Марк Шейдер - страница 2



В плечо меня толкает совсем молодой паренек, кажется, его зовут Саня. Здесь всех, кто не Рома или не Игорь, зовут Санями. Даже если их зовут совсем не так: пока ты не выучишь его настоящее имя, он будет для тебя Саней.

– Чего тебе? – спрашиваю я.

– У тебя есть? – спрашивает он, имея в виду нацвай. Вот, может быть, поэтому все и думают, что «на цвай» – это на двоих: постоянно кто-то приходит без дозы, и кто-то другой с ним делится. Я долго не мог понять поначалу, откуда он вообще здесь берется, – мне казалось, что нацвай только и делают, что передают друг другу – те, у кого сегодня он есть, тем, у кого сегодня его нет. Мне было интересно – что произойдет, когда он СОВСЕМ закончится. У всех. И на вопрос «У тебя есть?» все будут только разводить руками.

Но он не заканчивается.

– Нет, – говорю я, – я сам брал у Кролика.

– А-а-а, – разочарованно тянет он, – понятно.

Сейчас он, наверное, будет приставать еще к кому-нибудь, пока не найдет себе дозу. Без дозы он вряд ли полезет в забой… забой…

Да.

Это слово.

С ним все в порядке.

Нацвай начинает приходить, я чувствую, как он растекается по всему телу, какое-то странное тепло начинает согревать кончики пальцев на руках и ногах, уши, нос и член – все выступающие части тела.

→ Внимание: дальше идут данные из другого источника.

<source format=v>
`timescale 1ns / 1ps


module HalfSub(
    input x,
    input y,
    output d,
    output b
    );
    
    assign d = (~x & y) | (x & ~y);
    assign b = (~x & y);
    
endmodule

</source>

Еще я чувствую, что все вокруг неожиданно становится каким-то веселым, появляются новые краски, даже там, где все было черно-белым. Всякие мелочи становятся вдруг удивительно смешными, но я не смеюсь, потому что я хорошо знаю эти приколы, у меня уже достаточный опыт приема нацвая, я не первый день его принимаю, я не смеюсь, совсем, ведь ничего смешного вокруг нет, просто решительно ничего смешного, поэтому смеяться не надо, я хорошо знаю… эти… вот…

Щас…

Несколько секунд мысли пролетают с удивительной скоростью, и все постепенно возвращается на свои места. Но не совсем. Мир вокруг слегка изменился, но главное, что произошло, – я могу спокойно произнести слово «забой».

Вот, слышите: «ЗА-БОЙ».

И все в порядке.


Дело было не в первом воспоминании, хотя, конечно, оно было таким, каким и должно быть первое воспоминание о забое. Ничего ясного, только смутное ощущение ада. Знаете, каким его в детстве изображает в своих шепелявых рассказах выживающая из ума бабка. Ничего конкретного, ни одного четкого образа, все размыто – только грохот, духота и темень, нет – чернота. И какой-то древний ужас.

Он выполз из меня.

Из самых глубин.

Он выполз откуда-то, наверное, из подсознания, или даже из коллективного подсознания, или еще там откуда-то, и остался со мной. Я не мог думать о забое, я не мог говорить о нем, я не мог даже произносить само это слово. Каждый раз, когда я спускался в забой, я умирал.

И снова рождался только тогда, когда клеть выезжала на поверхность.

И меня не существовало между этими двумя моментами, меня не было нигде, не iснувало зовсiм.

Я не знал, что мне делать.

Сначала я старался просто привыкнуть к этому, я думал, что все ведь вокруг как-то работают по десять, двадцать лет, я думал, что, в конце концов, втянусь. Но я не втягивался.

После забоя ты куришь несколько сигарет – я выкуривал почти полпачки.

Ты куришь по три-четыре, просто чтобы прокашляться от пыли. Для шахтера антракоз – это даже не диагноз, это уже как врожденное уродство.

Конечно, всем выдаются лепестки, в смысле респираторы. Только лепесток засоряется минут за сорок, а в забое ты торчишь шесть часов. Ни больше ни меньше. Говорят, когда-то кто-то пытался бороться за то, чтобы на смену выдавалось несколько лепестков, да только вряд ли у него что-нибудь получилось. Это глупая мысль – бороться за какие-то лепестки. Как будто больше не за что! Все борются за повышение зарплаты или за то, чтоб перебоев с водкой не было. Так что лепесток выдается один, и за сорок минут – самое большее – он засоряется, а дальше ты снимаешь его и всю оставшуюся смену дышишь так.